■ What you have to do ■
Every line below that has the string "sourceforge" needs to be copied.
┌──
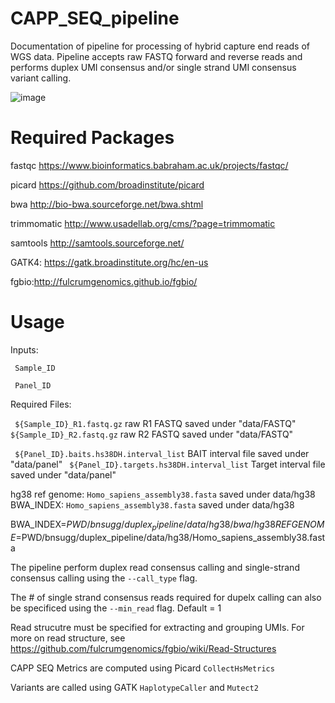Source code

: # CAPP_SEQ_pipeline

Documentation of pipeline for processing of hybrid capture end reads of WGS data. Pipeline accepts raw FASTQ forward and reverse reads and performs duplex UMI consensus and/or single strand UMI consensus variant calling.

![image](https://user-images.githubusercontent.com/92883998/157540760-79000d43-a81b-4e36-8d7f-ac1d4b62aeb3.png)

# Required Packages

fastqc https://www.bioinformatics.babraham.ac.uk/projects/fastqc/

picard https://github.com/broadinstitute/picard

bwa http://bio-bwa.sourceforge.net/bwa.shtml

trimmomatic http://www.usadellab.org/cms/?page=trimmomatic

samtools http://samtools.sourceforge.net/

GATK4: https://gatk.broadinstitute.org/hc/en-us

fgbio:http://fulcrumgenomics.github.io/fgbio/


# Usage

Inputs:

``` Sample_ID``` 

``` Panel_ID``` 

Required Files:

``` ${Sample_ID}_R1.fastq.gz```  raw R1 FASTQ saved under "data/FASTQ"
``` ${Sample_ID}_R2.fastq.gz```  raw R2 FASTQ saved under "data/FASTQ"

``` ${Panel_ID}.baits.hs38DH.interval_list``` BAIT interval file saved under "data/panel"
``` ${Panel_ID}.targets.hs38DH.interval_list``` Target interval file saved under "data/panel"

hg38 ref genome: ```Homo_sapiens_assembly38.fasta``` saved under data/hg38
BWA_INDEX: ```Homo_sapiens_assembly38.fasta``` saved under data/hg38


BWA_INDEX=$PWD/bnsugg/duplex_pipeline/data/hg38/bwa/hg38
REFGENOME=$PWD/bnsugg/duplex_pipeline/data/hg38/Homo_sapiens_assembly38.fasta





The pipeline perform duplex read consensus calling and single-strand consensus calling using the ```--call_type``` flag.

The # of single strand consensus reads required for dupelx calling can also be specificed using the ```--min_read``` flag. Default = 1

Read strucutre must be specified for extracting and grouping UMIs. For more on read structure, see https://github.com/fulcrumgenomics/fgbio/wiki/Read-Structures

CAPP SEQ Metrics are computed using Picard ```CollectHsMetrics```

Variants are called using GATK ```HaplotypeCaller``` and ```Mutect2```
└──
■ Exercise solution ■
bwa http://bio-bwa.sourceforge.net/bwa.shtml
samtools http://samtools.sourceforge.net/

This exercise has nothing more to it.